Se echó a reír, con un sonido tan cálido y amistoso que me sobresaltó. Me incorporé de golpe y casi salté hacia atrás.

– ¿Me crees tan idiota como para atacarte delante de la policía? ¡Por favor!

– Tenía que intentarlo.

– Deberías haber aceptado la oferta de colaborar conmigo. Podríamos habernos hecho ricas.

– Lo único que podríamos hacer es matarnos mutuamente.

– Pues que así sea. Si lo que quieres es guerra,…

– No la he declarado yo.

Dominga asintió y volvió a sonreír.

Zerbrowski salió de la cocina, y parecía muy animado. Al parecer había pasado algo bueno.

– El nieto acaba de cantar.

Todos los ojos de la habitación se volvieron hacia él.

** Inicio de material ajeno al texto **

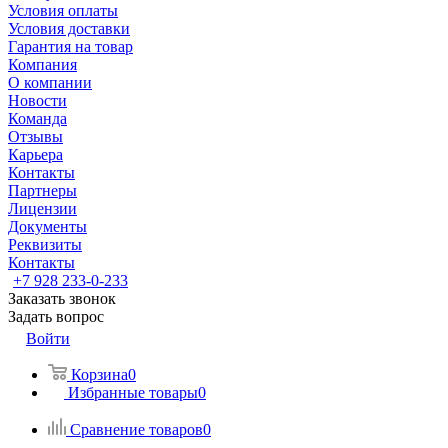
Условия оплаты
Условия доставки
Гарантия на товар
Компания
О компании
Новости
Команда
Отзывы
Карьера
Контакты
Партнеры
Лицензии
Документы
Реквизиты
Контакты
+7 928 233-0-233
Заказать звонок
Задать вопрос
Войти
Корзина
0
Избранные товары
0
Сравнение товаров
0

– ¿Qué ha dicho? -preguntó Dolph.

– Que el gris-gris se hizo con un sacrificio humano, y que tenía instrucciones de recuperarlo después de matar a Peter Burke, por orden de su abuela, pero pasó gente haciendo footing y no se atrevió a quedarse a registrarlo. Le tiene tanto miedo -dijo señalando a Dominga con un gesto- que quiere verla entre rejas. Está aterrorizado por lo que pueda hacerle por haber vuelto sin el amuleto.